US Human Body Market Thriving Amid Lack of Regulation – Report
REUTERS/ John ShiffmanUS15:53 25.10.2017(updated 15:57 25.10.2017) Get short URL
In its exclusive report, Reuters goes deep inside the body broker industry in the United States, a lucrative market that seriously lacks regulation and provokes controversies.
Donated bodies play a very important role in medical education, training and research, and demand for body broker services remains high, sometimes even exceeding supply, according to Reuters.
“Each year, thousands of Americans donate their bodies in the belief they are contributing to science. In fact, many are also unwittingly contributing to commerce, their bodies traded as raw material in a largely unregulated national market,” the report said.
Body brokers, also known as non-transplant tissue banks, are distinct from the organ and tissue transplant industry which is under strict government control in the US, according to the report.
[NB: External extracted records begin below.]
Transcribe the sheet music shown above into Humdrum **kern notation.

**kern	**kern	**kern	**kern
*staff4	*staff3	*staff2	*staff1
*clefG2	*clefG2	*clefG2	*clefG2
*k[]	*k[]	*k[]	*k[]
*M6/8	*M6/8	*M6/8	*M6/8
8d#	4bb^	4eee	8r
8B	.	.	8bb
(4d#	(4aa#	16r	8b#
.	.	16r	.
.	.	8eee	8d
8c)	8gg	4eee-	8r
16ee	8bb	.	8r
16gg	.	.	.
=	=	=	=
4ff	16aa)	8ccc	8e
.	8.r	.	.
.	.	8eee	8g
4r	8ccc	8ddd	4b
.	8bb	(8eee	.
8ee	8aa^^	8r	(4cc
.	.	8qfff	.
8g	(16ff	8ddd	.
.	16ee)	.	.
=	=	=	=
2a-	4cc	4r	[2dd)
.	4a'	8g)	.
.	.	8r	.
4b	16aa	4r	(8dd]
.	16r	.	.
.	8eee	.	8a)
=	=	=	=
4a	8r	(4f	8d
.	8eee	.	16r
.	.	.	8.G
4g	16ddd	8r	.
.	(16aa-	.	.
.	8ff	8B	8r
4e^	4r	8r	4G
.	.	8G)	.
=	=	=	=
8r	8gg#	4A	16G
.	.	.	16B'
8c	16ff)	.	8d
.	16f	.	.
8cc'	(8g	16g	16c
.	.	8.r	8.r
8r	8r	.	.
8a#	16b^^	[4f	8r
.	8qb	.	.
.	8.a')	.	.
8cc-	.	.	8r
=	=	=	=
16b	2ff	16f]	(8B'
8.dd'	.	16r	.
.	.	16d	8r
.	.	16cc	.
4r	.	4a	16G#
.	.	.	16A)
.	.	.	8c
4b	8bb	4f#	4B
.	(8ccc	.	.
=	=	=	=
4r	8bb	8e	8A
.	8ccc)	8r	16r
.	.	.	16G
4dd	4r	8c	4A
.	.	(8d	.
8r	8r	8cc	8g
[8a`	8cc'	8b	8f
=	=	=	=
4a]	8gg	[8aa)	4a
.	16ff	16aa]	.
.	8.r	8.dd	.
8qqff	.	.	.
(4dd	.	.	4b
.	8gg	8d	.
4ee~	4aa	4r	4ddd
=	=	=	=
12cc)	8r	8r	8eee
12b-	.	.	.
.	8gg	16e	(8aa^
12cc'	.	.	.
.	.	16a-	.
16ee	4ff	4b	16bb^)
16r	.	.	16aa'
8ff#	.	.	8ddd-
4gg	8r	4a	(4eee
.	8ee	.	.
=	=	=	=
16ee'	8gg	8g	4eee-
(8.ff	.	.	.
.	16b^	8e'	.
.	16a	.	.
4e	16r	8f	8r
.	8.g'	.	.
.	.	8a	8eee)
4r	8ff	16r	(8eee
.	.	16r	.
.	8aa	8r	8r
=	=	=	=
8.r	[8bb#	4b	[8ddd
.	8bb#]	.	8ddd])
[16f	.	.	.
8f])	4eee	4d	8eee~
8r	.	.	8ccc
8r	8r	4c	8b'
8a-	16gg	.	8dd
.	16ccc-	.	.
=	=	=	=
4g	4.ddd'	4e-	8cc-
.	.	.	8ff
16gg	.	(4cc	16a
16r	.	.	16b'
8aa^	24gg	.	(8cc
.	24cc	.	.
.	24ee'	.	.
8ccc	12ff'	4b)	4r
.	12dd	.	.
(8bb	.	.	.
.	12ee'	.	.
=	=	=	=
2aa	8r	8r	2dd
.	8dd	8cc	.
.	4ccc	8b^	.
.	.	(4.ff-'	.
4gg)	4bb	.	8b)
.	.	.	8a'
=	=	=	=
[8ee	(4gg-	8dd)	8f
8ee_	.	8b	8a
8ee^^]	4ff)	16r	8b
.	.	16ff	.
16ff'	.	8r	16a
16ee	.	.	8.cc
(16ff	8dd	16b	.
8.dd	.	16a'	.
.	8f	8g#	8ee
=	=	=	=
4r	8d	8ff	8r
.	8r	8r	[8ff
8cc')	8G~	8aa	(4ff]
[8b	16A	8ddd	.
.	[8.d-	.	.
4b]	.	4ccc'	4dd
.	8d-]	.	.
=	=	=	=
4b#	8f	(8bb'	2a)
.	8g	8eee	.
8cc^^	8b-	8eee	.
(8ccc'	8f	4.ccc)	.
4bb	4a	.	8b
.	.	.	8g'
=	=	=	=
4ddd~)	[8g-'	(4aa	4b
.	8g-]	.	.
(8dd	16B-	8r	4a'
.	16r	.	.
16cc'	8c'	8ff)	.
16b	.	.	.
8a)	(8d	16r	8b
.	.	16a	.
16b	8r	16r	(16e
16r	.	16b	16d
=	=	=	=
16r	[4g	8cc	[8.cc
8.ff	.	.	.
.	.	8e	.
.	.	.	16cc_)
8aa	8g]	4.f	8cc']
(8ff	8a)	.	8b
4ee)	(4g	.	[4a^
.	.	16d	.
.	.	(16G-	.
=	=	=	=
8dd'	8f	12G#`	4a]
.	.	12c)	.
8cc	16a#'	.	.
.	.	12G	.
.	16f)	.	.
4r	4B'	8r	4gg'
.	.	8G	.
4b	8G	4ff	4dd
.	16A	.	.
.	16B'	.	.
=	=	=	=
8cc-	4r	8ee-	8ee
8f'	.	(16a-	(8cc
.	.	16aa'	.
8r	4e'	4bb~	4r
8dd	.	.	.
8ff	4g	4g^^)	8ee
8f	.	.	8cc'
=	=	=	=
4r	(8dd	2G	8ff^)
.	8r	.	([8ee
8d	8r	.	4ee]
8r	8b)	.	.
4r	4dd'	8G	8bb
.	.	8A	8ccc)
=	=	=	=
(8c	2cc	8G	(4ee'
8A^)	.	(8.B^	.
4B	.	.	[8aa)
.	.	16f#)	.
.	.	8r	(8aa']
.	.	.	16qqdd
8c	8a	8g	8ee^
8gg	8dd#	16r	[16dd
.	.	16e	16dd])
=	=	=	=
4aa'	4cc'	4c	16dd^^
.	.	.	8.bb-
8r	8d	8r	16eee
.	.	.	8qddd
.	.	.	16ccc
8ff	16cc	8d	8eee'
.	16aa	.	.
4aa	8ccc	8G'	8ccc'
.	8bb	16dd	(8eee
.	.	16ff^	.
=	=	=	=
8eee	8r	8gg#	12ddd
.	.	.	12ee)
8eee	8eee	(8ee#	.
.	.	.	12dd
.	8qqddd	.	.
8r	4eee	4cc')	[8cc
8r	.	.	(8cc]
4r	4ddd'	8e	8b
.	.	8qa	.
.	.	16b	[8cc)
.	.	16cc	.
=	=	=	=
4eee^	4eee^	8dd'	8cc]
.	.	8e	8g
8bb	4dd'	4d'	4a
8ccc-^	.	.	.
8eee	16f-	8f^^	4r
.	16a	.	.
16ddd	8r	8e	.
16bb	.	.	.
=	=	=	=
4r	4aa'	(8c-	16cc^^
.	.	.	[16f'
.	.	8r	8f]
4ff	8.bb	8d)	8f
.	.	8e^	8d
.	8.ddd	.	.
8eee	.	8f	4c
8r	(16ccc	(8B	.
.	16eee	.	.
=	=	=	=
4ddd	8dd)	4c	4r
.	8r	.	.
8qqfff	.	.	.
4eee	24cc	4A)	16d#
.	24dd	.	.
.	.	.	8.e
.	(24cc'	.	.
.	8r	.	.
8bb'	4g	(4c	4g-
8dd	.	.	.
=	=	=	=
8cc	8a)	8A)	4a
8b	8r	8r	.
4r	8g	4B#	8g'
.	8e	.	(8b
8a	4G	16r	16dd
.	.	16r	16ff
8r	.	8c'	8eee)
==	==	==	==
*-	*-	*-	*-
“The industry’s business model hinges on access to a large supply of free bodies, which often come from the poor. In return for a body, brokers typically cremate a portion of the donor at no charge. By offering free cremation, some death care industry veterans say, brokers appeal to low-income families at their most vulnerable moment,” Reuters said.
Despite the industry’s importance for medical research and the rising demand for the services, there is no national registry of body brokers and no federal law regulates the sale of bodies and body parts for research and educational purposes.
As the result, in most states anyone can legally purchase body parts and many body brokers can “operate in near anonymity, quietly making deals to obtain cadavers and sell the parts.”
Reuters noted that it is nearly impossible to evaluate the size of this market as there only four states that closely track donations and sales of body parts, including New York, Virginia, Oklahoma and Florida. Based on data obtained from these four states, the authors of the report calculated that from 2011 through 2015, brokers received at least 50,000 bodies and distributed over 182,000 body parts.